STATE_FILE.write_text(json.dumps(state))

Pro Tips

  • Use monitor groups as a service catalog — the tagging and grouping system in Uptime Kuma combined with the API lets you build a live service catalog. Every service that deploys registers itself; every service that's decommissioned removes its monitors. The Uptime Kuma dashboard becomes your live inventory of running services.
  • Integrate with your incident runbooks — add a notes field to each monitor via the API containing a link to the relevant runbook. When an alert fires, the webhook payload includes the monitor name — your incident handler can construct the runbook URL automatically and include it in every alert message.
  • Use the badge API for internal dashboards — Uptime Kuma generates SVG status badges at /api/badge/{id}/status. Embed these in your internal wiki or Notion pages next to service documentation so status is always one glance away without opening the full dashboard.
  • Version-control your monitoring config alongside your services — the export script in this guide generates JSON that's meaningful in a Git diff. When a monitor changes, the diff shows exactly what changed. This makes monitoring drift visible and reviewable, the same as any other infrastructure change.

Wrapping Up

The three Uptime Kuma guides in this series cover the full spectrum: getting started with basic monitoring, advanced monitor types and production configuration, and this guide's API automation, multi-location checks, and incident management integration. Together they turn Uptime Kuma from a dashboard you log into when things break into an active participant in your deployment pipeline and incident response process.

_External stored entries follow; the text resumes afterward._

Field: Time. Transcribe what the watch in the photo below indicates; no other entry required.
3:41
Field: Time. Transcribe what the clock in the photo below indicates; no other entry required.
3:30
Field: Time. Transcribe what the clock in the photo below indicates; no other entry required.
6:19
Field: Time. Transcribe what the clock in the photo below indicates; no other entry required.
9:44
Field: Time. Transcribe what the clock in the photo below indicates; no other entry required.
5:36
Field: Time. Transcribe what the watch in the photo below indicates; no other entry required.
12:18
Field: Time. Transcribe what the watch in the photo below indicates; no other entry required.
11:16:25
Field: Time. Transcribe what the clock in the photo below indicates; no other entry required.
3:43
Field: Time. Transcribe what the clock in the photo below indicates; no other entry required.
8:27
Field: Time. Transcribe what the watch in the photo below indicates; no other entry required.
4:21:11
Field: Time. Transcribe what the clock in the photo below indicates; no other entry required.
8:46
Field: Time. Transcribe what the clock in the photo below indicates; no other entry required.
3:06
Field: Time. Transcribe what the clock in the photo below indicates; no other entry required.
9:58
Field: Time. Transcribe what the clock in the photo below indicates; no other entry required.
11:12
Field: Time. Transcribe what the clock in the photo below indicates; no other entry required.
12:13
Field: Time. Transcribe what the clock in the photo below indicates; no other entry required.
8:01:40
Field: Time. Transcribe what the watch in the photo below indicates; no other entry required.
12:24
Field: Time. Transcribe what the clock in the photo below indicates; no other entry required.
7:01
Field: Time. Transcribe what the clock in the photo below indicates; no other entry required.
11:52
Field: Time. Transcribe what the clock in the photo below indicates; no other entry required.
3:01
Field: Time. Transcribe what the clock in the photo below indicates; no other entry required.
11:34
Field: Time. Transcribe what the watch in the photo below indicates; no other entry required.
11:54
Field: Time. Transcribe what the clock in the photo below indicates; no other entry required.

The API-driven monitor registration is the single highest-leverage change — once services register their own monitors on deploy, your monitoring coverage stays complete automatically as your infrastructure evolves. Pair it with multi-location checks and structured incident workflows and you have an observability setup that catches real problems fast and responds intelligently rather than just making noise.